Besuch in Zelle 4 @Soeht7. Zweiter September 2017. Nach dem Konzert von Maria und Sibylle im bestuhlten Zellenflur, das mit Gastauftritten von Jenny und Saskia und Hans aufgelockert wurde. Als alle weg waren, räumte ich noch ein bißchen auf und bekam Besuch von dem hier gezeigten, jungen Mann. Er hatte einen Job in Soeht7, so eine Art „Mädchen für Alles“ beim Veranstaltungsmanagement. Ich hatte noch Champagner in der Flasche und bei mir lief immer diese schöne Musik und da war dieses angenehme Licht und diese einladende Pritsche.
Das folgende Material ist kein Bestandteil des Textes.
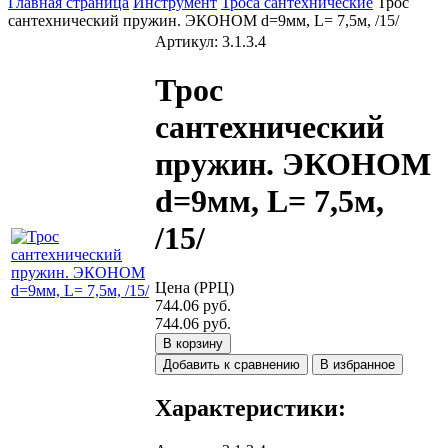
Главная страница
Инструмент
Троса сантехнические
Трос
сантехнический пружин. ЭКОНОМ d=9мм, L= 7,5м, /15/
Артикул: 3.1.3.4
Трос
сантехнический
пружин. ЭКОНОМ
d=9мм, L= 7,5м,
/15/
Цена (РРЦ)
744.06 руб.
744.06 руб.
В корзину
Добавить к сравнению
В избранное
Характеристики:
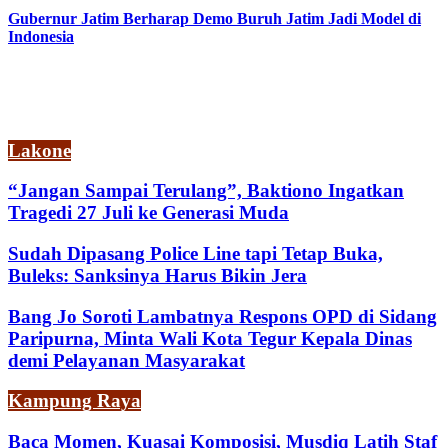
Gubernur Jatim Berharap Demo Buruh Jatim Jadi Model di
Indonesia
Lakone
“Jangan Sampai Terulang”, Baktiono Ingatkan
Tragedi 27 Juli ke Generasi Muda
Sudah Dipasang Police Line tapi Tetap Buka,
Buleks: Sanksinya Harus Bikin Jera
Bang Jo Soroti Lambatnya Respons OPD di Sidang
Paripurna, Minta Wali Kota Tegur Kepala Dinas
demi Pelayanan Masyarakat
Kampung Raya
Baca Momen, Kuasai Komposisi, Musdiq Latih Staf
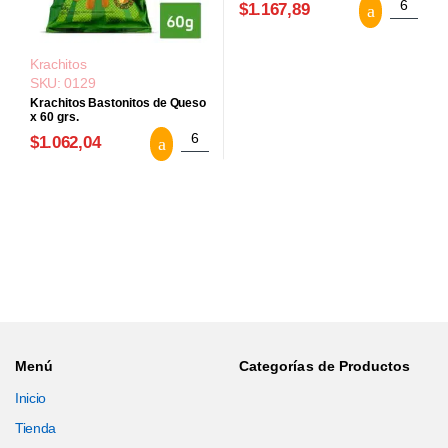
Krachito
$1.167,89
Krachitos
SKU: 0129
Krachitos Bastonitos de Queso
x 60 grs.
Krachitos Bastonitos de Queso x 60 grs.
$1.062,04
Menú
Categorías de Productos
Inicio
Tienda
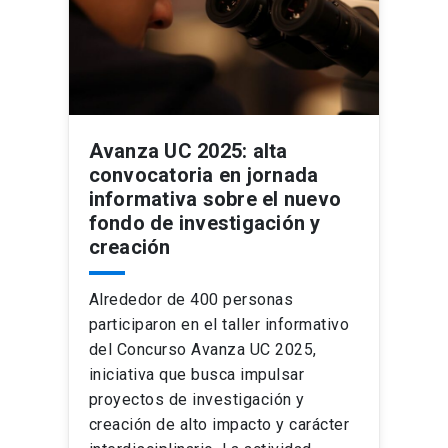
Avanza UC 2025: alta
convocatoria en jornada
informativa sobre el nuevo
fondo de investigación y
creación
Alrededor de 400 personas
participaron en el taller informativo
del Concurso Avanza UC 2025,
iniciativa que busca impulsar
proyectos de investigación y
creación de alto impacto y carácter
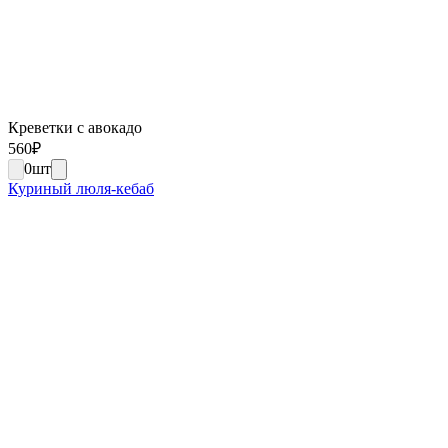
Креветки с авокадо
560
₽
0
шт
Куриный люля-кебаб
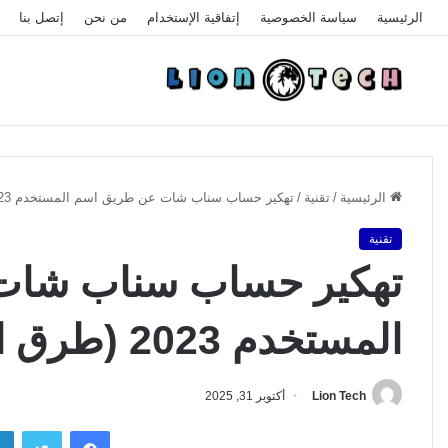
الرئيسية
سياسة الخصوصية
إتفاقية الإستخدام
من نحن
إتصل بنا
الرئيسية
/
تقنية
/
تهكير حساب سناب شات عن طريق اسم المستخدم 2023 (طرق الحماية منها)
تقنية
تهكير حساب سناب شات
المستخدم 2023 (طرق الحماية منها)
Lion Tech
أكتوبر 31, 2025
فيسبوك
تويتر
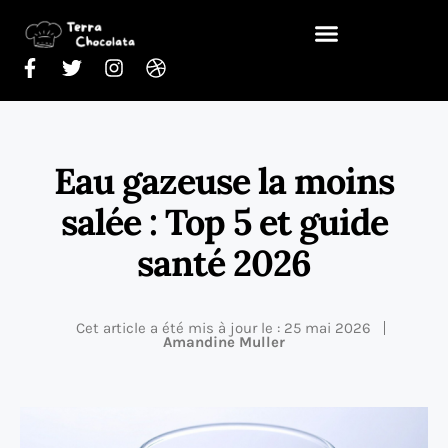
Eau gazeuse la moins
salée : Top 5 et guide
santé 2026
Cet article a été mis à jour le : 25 mai 2026
Amandine Muller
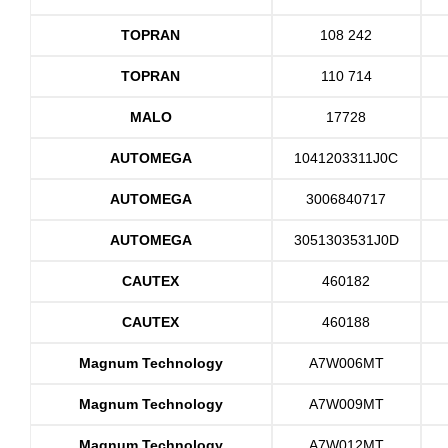
TOPRAN
108 242
TOPRAN
110 714
MALO
17728
AUTOMEGA
1041203311J0C
AUTOMEGA
3006840717
AUTOMEGA
3051303531J0D
CAUTEX
460182
CAUTEX
460188
Magnum Technology
A7W006MT
Magnum Technology
A7W009MT
Magnum Technology
A7W012MT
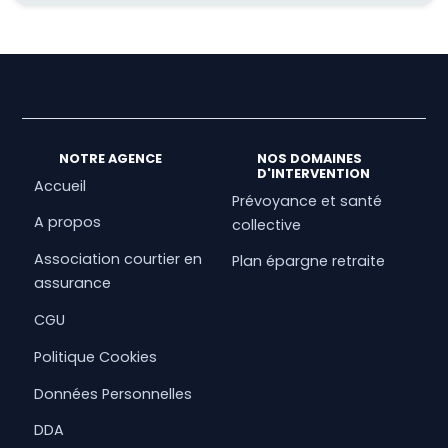
NOTRE AGENCE
NOS DOMAINES
D'INTERVENTION
Accueil
Prévoyance et santé
A propos
collective
Association courtier en
Plan épargne retraite
assurance
CGU
Politique Cookies
Données Personnelles
DDA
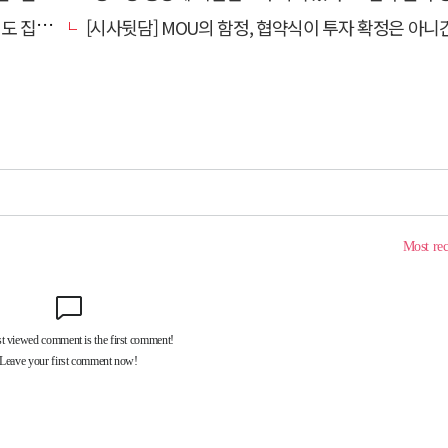
집행유예
[시사뒷담] MOU의 함정, 협약식이 투자 확정은 아니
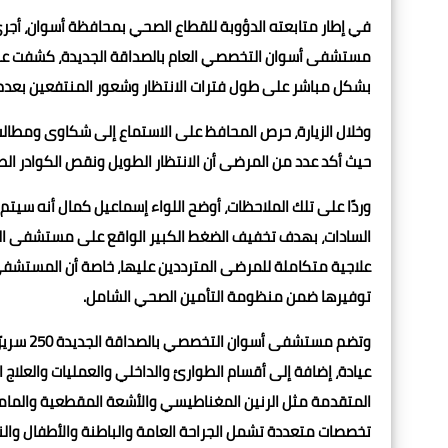
في إطار متابعته الدؤوبة للقطاع الصحي بمحافظة أسوان، أجرى
مستشفى أسوان التخصصي العام بالصداقة الجديدة، كشفت عن وج
بشكل مباشر على طول فترات الانتظار وشعور المنتفعين بعدم
وخلال الزيارة، حرص المحافظ على الاستماع إلى شكاوى ومطالب 
حيث أكد عدد من المرضى أن الانتظار الطويل ونقص الكوادر ال
وردًا على تلك الملاحظات، أوضح اللواء إسماعيل كمال أنه سي
السادات، بهدف تخفيف الضغط الكبير الواقع على مستشفى الص
علاجية متكاملة للمرضى المترددين عليها، خاصة أن المستشفى
توفيرها ضمن منظومة التأمين الصحي الشامل.
عيادة، إضافة إلى أقسام الطوارئ والداخلي والعمليات والعلاج
تخصصات متعددة تشمل الجراحة العامة والباطنة والأطفال والنسا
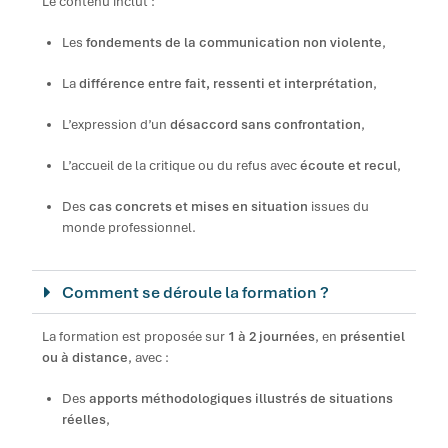
Le contenu inclut :
Les
fondements de la communication non violente
,
La
différence entre fait, ressenti et interprétation
,
L’expression d’un
désaccord sans confrontation
,
L’accueil de la critique ou du refus avec
écoute et recul
,
Des
cas concrets et mises en situation
issues du
monde professionnel.
Comment se déroule la formation ?
La formation est proposée sur
1 à 2 journées
, en
présentiel
ou à distance
, avec :
Des
apports méthodologiques illustrés de situations
réelles
,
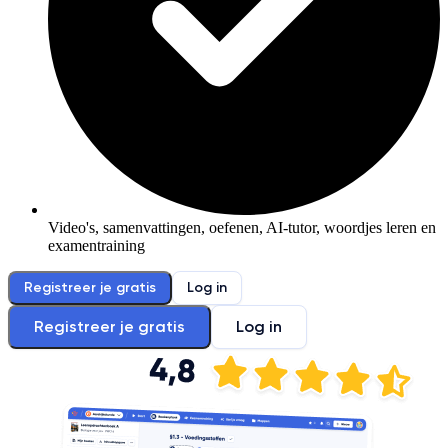
Video's, samenvattingen, oefenen, AI-tutor, woordjes leren en
examentraining
Registreer je gratis
Log in
Registreer je gratis
Log in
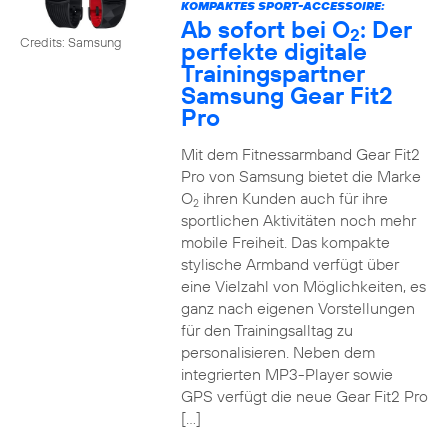
KOMPAKTES SPORT-ACCESSOIRE:
Ab sofort bei O
: Der
2
Credits: Samsung
perfekte digitale
Trainingspartner
Samsung Gear Fit2
Pro
Mit dem Fitnessarmband Gear Fit2
Pro von Samsung bietet die Marke
O
ihren Kunden auch für ihre
2
sportlichen Aktivitäten noch mehr
mobile Freiheit. Das kompakte
stylische Armband verfügt über
eine Vielzahl von Möglichkeiten, es
ganz nach eigenen Vorstellungen
für den Trainingsalltag zu
personalisieren. Neben dem
integrierten MP3-Player sowie
GPS verfügt die neue Gear Fit2 Pro
[…]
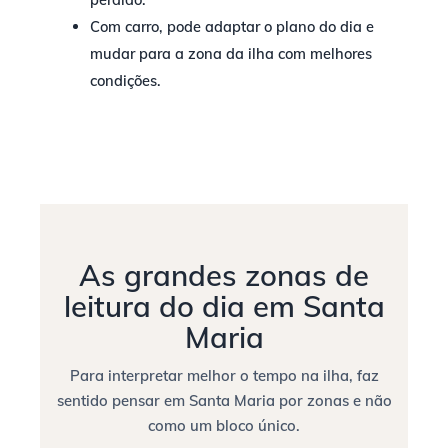
Com carro, pode adaptar o plano do dia e
mudar para a zona da ilha com melhores
condições.
As grandes zonas de
leitura do dia em Santa
Maria
Para interpretar melhor o tempo na ilha, faz
sentido pensar em Santa Maria por zonas e não
como um bloco único.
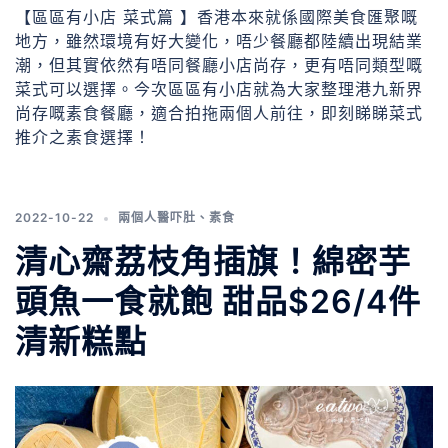
【區區有小店 菜式篇 】香港本來就係國際美食匯聚嘅
地方，雖然環境有好大變化，唔少餐廳都陸續出現結業
潮，但其實依然有唔同餐廳小店尚存，更有唔同類型嘅
菜式可以選擇。今次區區有小店就為大家整理港九新界
尚存嘅素食餐廳，適合拍拖兩個人前往，即刻睇睇菜式
推介之素食選擇！
2022-10-22
兩個人醫吓肚
、
素食
清心齋荔枝角插旗！綿密芋
頭魚一食就飽 甜品$26/4件
清新糕點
Das hatte ich alles absichtlich so eingerichtet, dass es den Charakter hatte, als würde ich da tatsächlich „wohnen“. Demzufolge kam auch immer wieder die Frage „übernachtest du da auch?“. So auch von Maxime, so hieß der junge Mann, kein Tippfehler, hinten mit „e“. Bzw. wollte er mich überreden, da zu übernachten. Und zwar mit ihm. Ich amüsierte mich über seine Avancen und sah photographisches Potenzial. Mehr aber auch nicht, er war schlicht und ergreifend nicht mein Typ. Ich seiner aber wohl schon, daher entstanden diese willigen Aufnahmen von ihm. Ich hatte tatsächlich ein recht kaltes Kalkül dabei, dass er sich eignen würde, etwas klischeehafte Fotos Richtung sexy Gesetzesbrecher zu machen. So geschehen. Ihn dann abzuwimmeln, war nicht so ganz einfach. Er war nicht körperlich aggressiv, aber mental und verbal beharrlich. Ich musste letztlich etwas unterkühlt eine Grenze setzen. Aber meine Fotos hatte ich. Lange waren sie in meiner Schublade, ich hatte keine Lust mich damit zu beschäftigen und sie zu posten. Er verfolgte mich danach noch etwas auf facebook, wo ich ihn kurzerhand als Kontakt blockierte. Ich wollte damals auch nicht, dass der Eindruck entstünde, ich hätte was mit ihm gehabt, ich finde die Fotos sehen sehr danach aus. Ich müsste das natürlich auch jetzt nicht erhellen, aber ich will. Nicht dass mir ihm ähnelnde Kandidaten demnächst Avancen machen. Ich finde man kann hier wieder sehr schön sehen, welchen Sex Appeal so ein leicht aggressives Posing hat. Insofern sind das mit die gelungensten Fotos, die ich je von einem jungen Mann machte.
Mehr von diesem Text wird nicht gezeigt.